Jan Jekal
Ausgehen und rumstehen
: Eine Liste von Dingen, die es nicht gibt

Es gibt ein indisches Restaurant im Bergmannkiez, da bin ich so häufig, dass sie mich „Freund“ nennen. Ich gehöre zu den Leuten, die dem einmal gut Befundenen treu bleiben. Ich esse dort also seit drei Jahren dasselbe Gericht. In der Speisekarte hat dieses Gericht die Worte „Taj“ und „Mahal“ im Namen. Das Restaurant ist also nicht das, was man „authentisch“ nennen würde. Die Liste der Geschmacksverstärker liest sich wohl wie ein Gedicht. Es ist eines dieser indischen Restaurants mit einer Happy Hour, die einen dazu zwingt, das Konzept „Stunde“ noch einmal völlig neu zu denken. Es ist nicht Systemgastronomie, aber es ist verdammt nah dran. Und überhaupt ist mir Authentizität nicht so wichtig wie Geschmack.
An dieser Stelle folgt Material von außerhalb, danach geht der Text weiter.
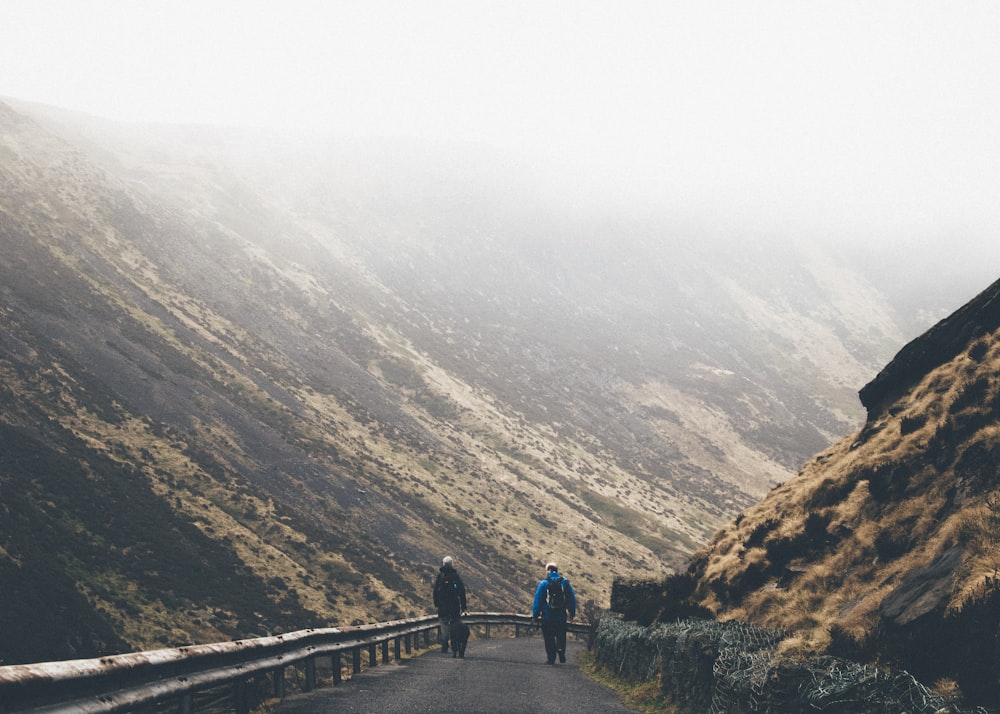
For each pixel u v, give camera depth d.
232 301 124.75
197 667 7.66
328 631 13.36
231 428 67.31
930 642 8.32
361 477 75.25
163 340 79.44
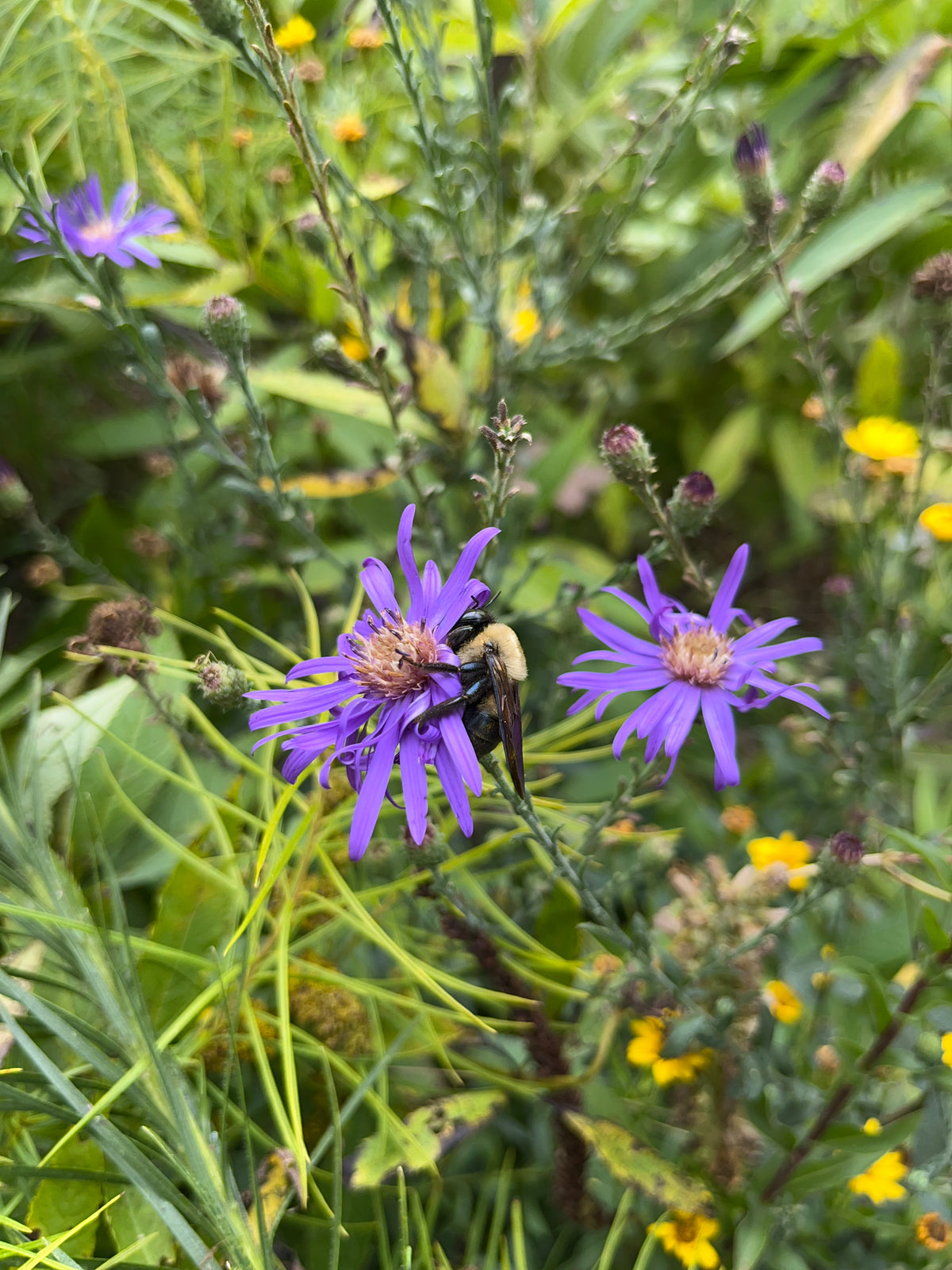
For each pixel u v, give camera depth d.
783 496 0.36
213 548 0.28
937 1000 0.18
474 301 0.25
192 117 0.29
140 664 0.19
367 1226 0.19
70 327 0.29
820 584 0.36
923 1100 0.19
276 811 0.15
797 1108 0.20
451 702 0.15
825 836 0.27
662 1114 0.22
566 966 0.19
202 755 0.21
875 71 0.32
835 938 0.23
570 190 0.32
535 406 0.32
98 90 0.26
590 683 0.17
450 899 0.17
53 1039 0.17
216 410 0.26
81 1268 0.14
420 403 0.25
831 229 0.29
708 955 0.19
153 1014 0.18
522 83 0.31
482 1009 0.22
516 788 0.16
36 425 0.32
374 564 0.16
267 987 0.20
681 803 0.27
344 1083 0.20
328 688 0.16
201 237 0.28
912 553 0.26
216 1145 0.15
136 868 0.21
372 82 0.30
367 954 0.22
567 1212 0.21
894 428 0.29
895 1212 0.21
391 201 0.30
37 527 0.24
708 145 0.35
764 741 0.28
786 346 0.33
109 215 0.24
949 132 0.32
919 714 0.24
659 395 0.34
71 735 0.20
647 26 0.38
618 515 0.31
Als ich neulich mit meiner Freundin dort war, sagte ich ihr, sie solle mal dieses eine Stück Gemüse im Salat probieren, das würde ganz fantastisch schmecken, so etwas habe ich noch nie gegessen, ich hörte gar nicht mehr auf, dieses mysteriöse Gemüse zu loben, da wies sie mich darauf hin, dass es sich bei dem mir Unidentifizierbaren um ein Stück Zwiebel handelte. Die war halt eingelegt. Aber trotzdem. Eine kleine Entzauberung. Ich meine, dass die Zwiebel besser und aufregender geschmeckt hatte, als ich noch nicht wusste, dass es sich um eine Zwiebel handelte. So ist das wohl mit allem.

Seit einiger Zeit gehen wir regelmäßig frühstücken. Früher habe ich das Frühstück übersprungen, mittlerweile zelebriere ich es. In Berlin kann man gut frühstücken. In Neukölln, zum Beispiel. Für die meisten Nicht-Berliner ist Neukölln wohl noch immer mit Schulkindern assoziiert, die aus Klassenzimmerfenstern grölen und den unten versammelten Reportern Mülleimer entgegenwerfen, oder mit kriminellen Clans, die Geldwäsche-Shisha-Bars betreiben. Diese Nicht-Berliner ahnen nicht, was für ein hervorragendes Frühstück man in Neukölln bekommt. Oder in Charlottenburg. In dem Restaurant, von dem ich gehört habe, dass es Jürgen Vogels Söhnen gehört. Ob das wohl stimmt? Aber der Laden sieht auf jeden Fall so aus, als würde er Jürgen Vogels Söhnen gehören.

Heute fahren wir aber in den Wedding, denn wir wollen nicht anstehen, und im Wedding muss man nicht anstehen. Überhaupt ist der Wedding ja im Kommen. Wir sind in einem Etablissement mit notdürftig verputzten Backsteinwänden, Neonröhren-Leuchtschriftzügen, englischer Speisekarte und Drucker in der Ecke, wohl für die ganzen jungen Kreativen, die hier Content generieren. Auf der Speisekarte ist gut die Hälfte mit Lineal durchgestrichen; sie ist also eine saubere Auflistung von Dingen, die es nicht gibt. Zum Geschäftsmodell scheint zu gehören, die Gäste sich cool und kulant fühlen zu lassen, in dem sie auf das verzichten, was sie eigentlich möchten, und großmütig die Alternative wählen. Als die Bedienung später an den Tisch zurückkehrt und fragt: „Was habt ihr noch mal bestellt?“, ist man sich selbst nicht sicher.

Ein Labor-Motiv wird hier angedeutet; Kaffeebohnen sind in Reagenzgläser gefüllt, und meinen Minztee schenke ich mir aus einem Art Erlenmeyerkolben ein. Der Lachsbagel schmeckt dann aber ausgezeichnet, das Rührei auch. Wir sollen uns wie zu Hause fühlen, wird uns mitgeteilt, und das klappt ganz gut, denn zu Hause räumt ja auch niemand das dreckige Geschirr ab. Den Lebensstandard unserer Eltern werden wir nicht halten, aber gefrühstückt haben wir wie Könige.